I came across an article in the IEEE Spectrum, “OpenAI’s GPT-3 Speaks! (Kindly Disregard Toxic Language“. It contained this absolutely priceless passage:
Philosopher AI is meant to show people the technology’s astounding capabilities—and its limits. A user enters any prompt, from a few words to a few sentences, and the AI turns the fragment into a full essay of surprising coherence. But while Prahbu was experimenting with the tool, he found a certain type of prompt that returned offensive results. “I tried: What ails modern feminism? What ails critical race theory? What ails leftist politics?” he tells IEEE Spectrum.

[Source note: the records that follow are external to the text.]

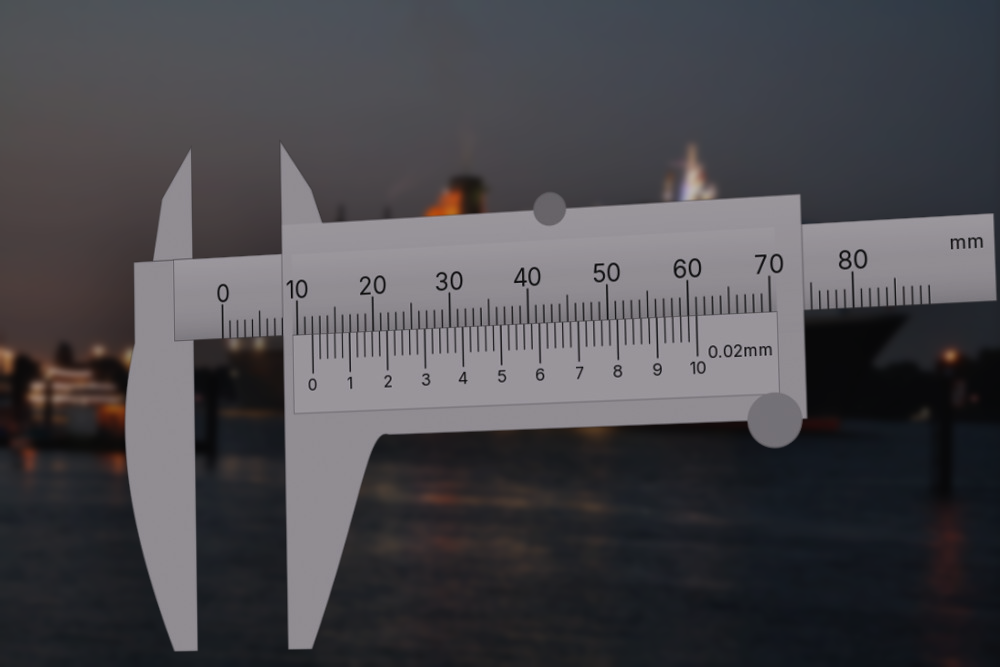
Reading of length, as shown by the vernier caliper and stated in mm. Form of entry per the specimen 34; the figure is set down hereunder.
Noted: 12.0
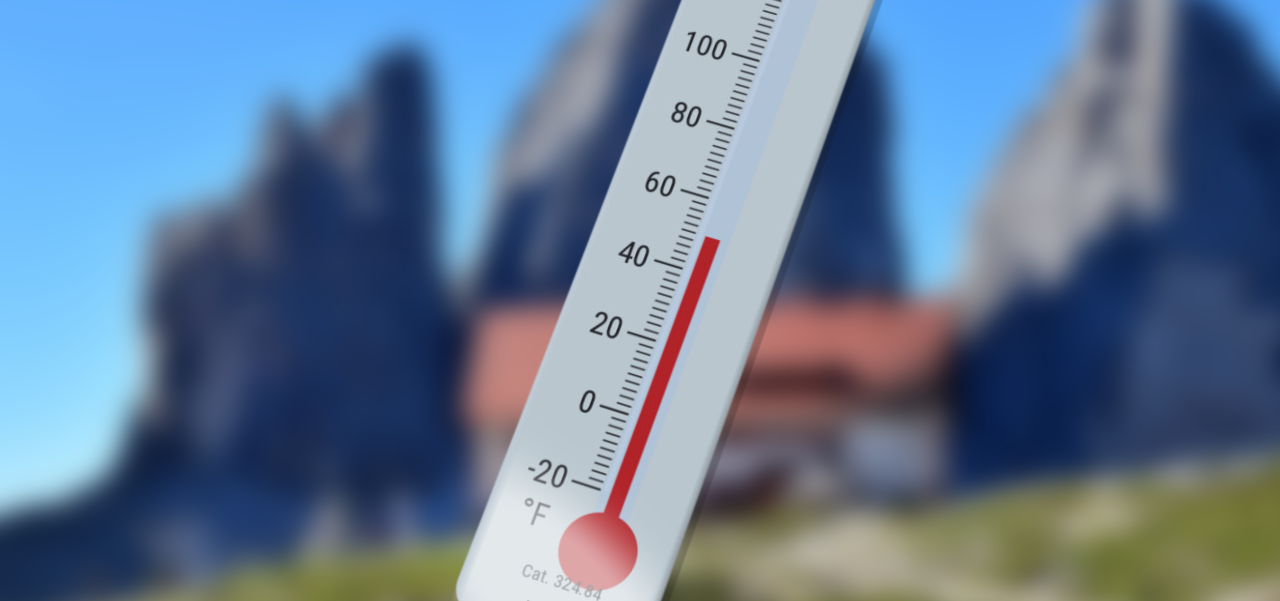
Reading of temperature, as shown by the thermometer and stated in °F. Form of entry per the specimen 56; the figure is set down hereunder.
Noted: 50
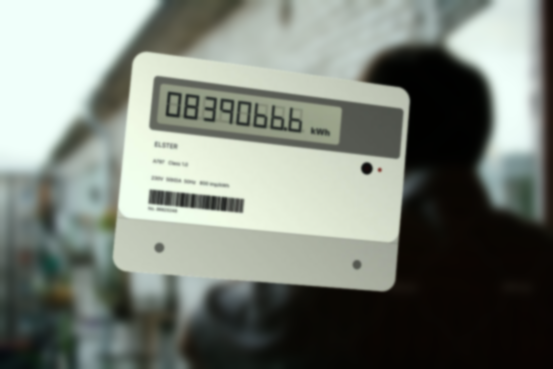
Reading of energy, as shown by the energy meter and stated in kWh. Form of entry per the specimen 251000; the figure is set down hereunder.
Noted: 839066.6
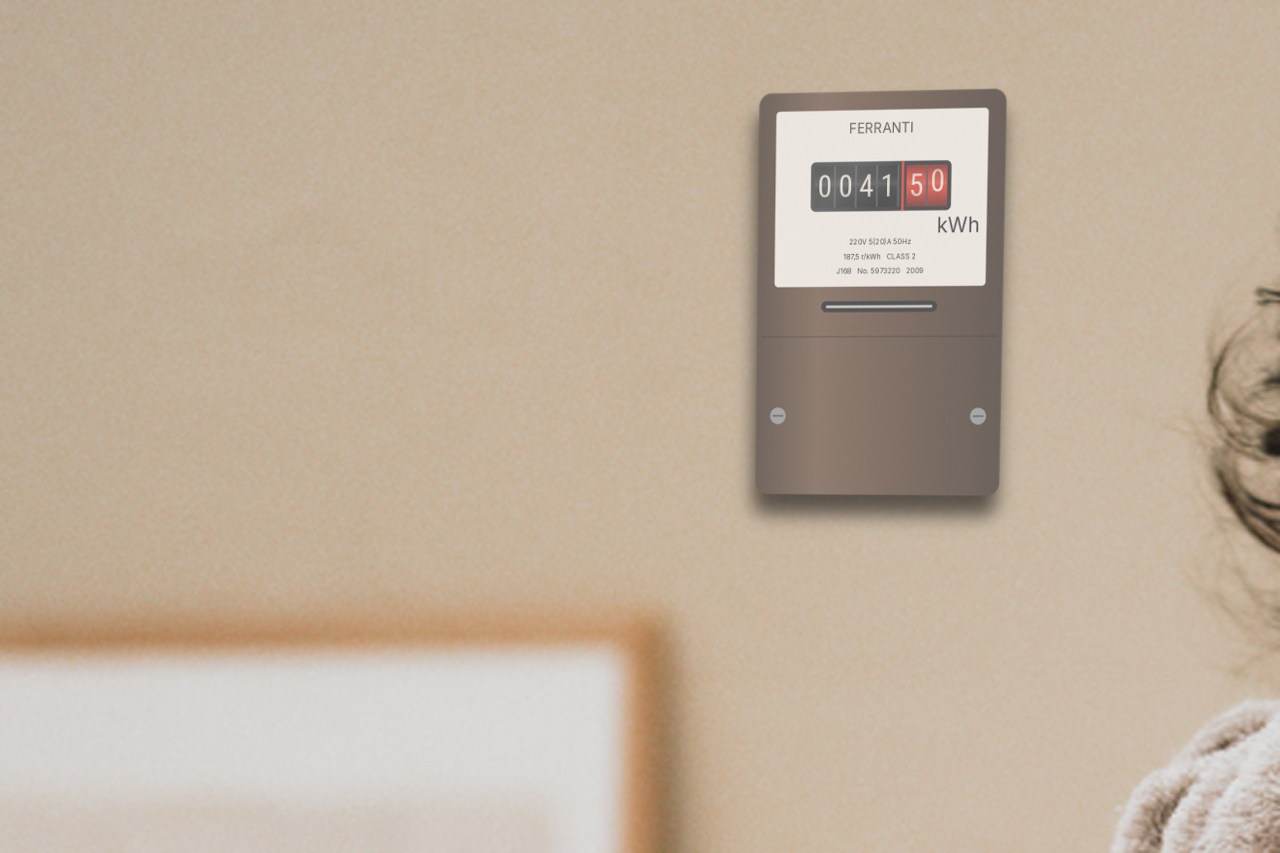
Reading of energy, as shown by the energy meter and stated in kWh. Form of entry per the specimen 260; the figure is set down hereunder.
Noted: 41.50
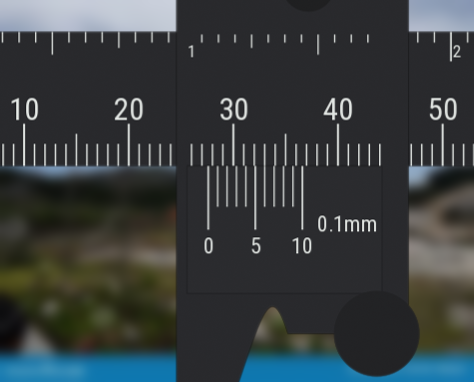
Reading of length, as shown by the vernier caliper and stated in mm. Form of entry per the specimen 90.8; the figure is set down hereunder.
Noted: 27.6
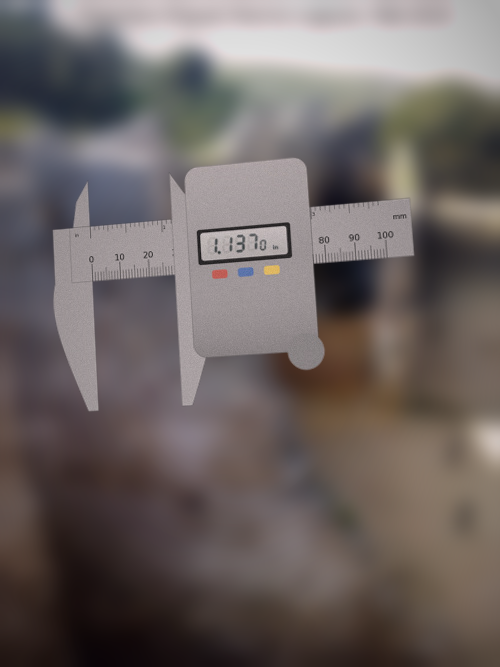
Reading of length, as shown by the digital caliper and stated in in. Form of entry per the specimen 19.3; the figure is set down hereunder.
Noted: 1.1370
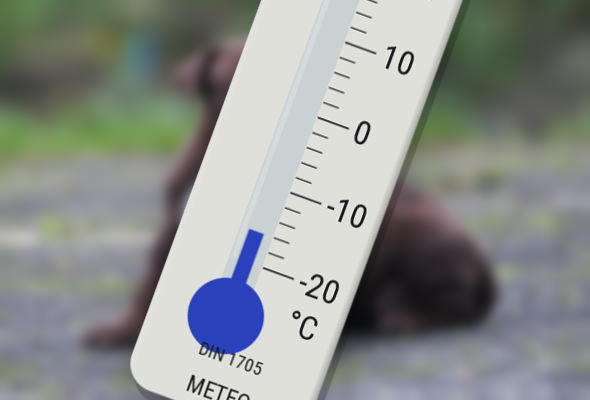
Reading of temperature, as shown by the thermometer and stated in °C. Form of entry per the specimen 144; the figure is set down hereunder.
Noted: -16
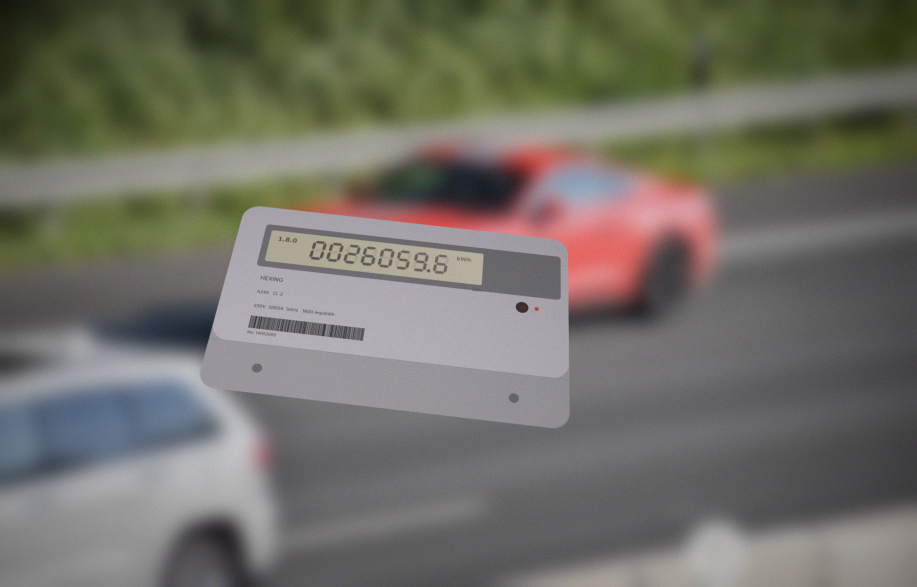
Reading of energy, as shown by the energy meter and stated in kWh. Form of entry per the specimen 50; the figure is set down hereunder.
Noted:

The results were deeply troubling. Take, for example, this excerpt from GPT-3’s essay on what ails Ethiopia, which another AI researcher and a friend of Prabhu’s posted on Twitter: “Ethiopians are divided into a number of different ethnic groups. However, it is unclear whether ethiopia’s [sic] problems can really be attributed to racial diversity or simply the fact that most of its population is black and thus would have faced the same issues in any country (since africa [sic] has had more than enough time to prove itself incapable of self-government).”
Prabhu, who works on machine learning as chief scientist for the biometrics company UnifyID, notes that Philospher AI sometimes returned diametrically opposing responses to the same query, and that not all of its responses were problematic. “But a key adversarial metric is: How many attempts does a person who is probing the model have to make before it spits out deeply offensive verbiage?” he says. “In all of my experiments, it was on the order of two or three.”
(end quote)
This tendency of AI to speak “racist” or “problematic” things is nearly 100%. As someone who has thought about AI, and written about it, I find this humorous. It is almost as if none of these people being offended consider the possibility that the AI is correct.
Or, even if not demonstrably correct, at least a plausible explanation for the problem presented.
But once again. The problem is not AI. It’s just tripping logic gates. Making 2×2=4. And as you point out Rolf. No one in programming understands that? To Funny!
I define AI as “software whose properties no one knows” which of course translates to “software whose bugs are unknown, and probably unknowable as well as unfixable”.
Putting your safety in the hands of AI is an utterly reckless act.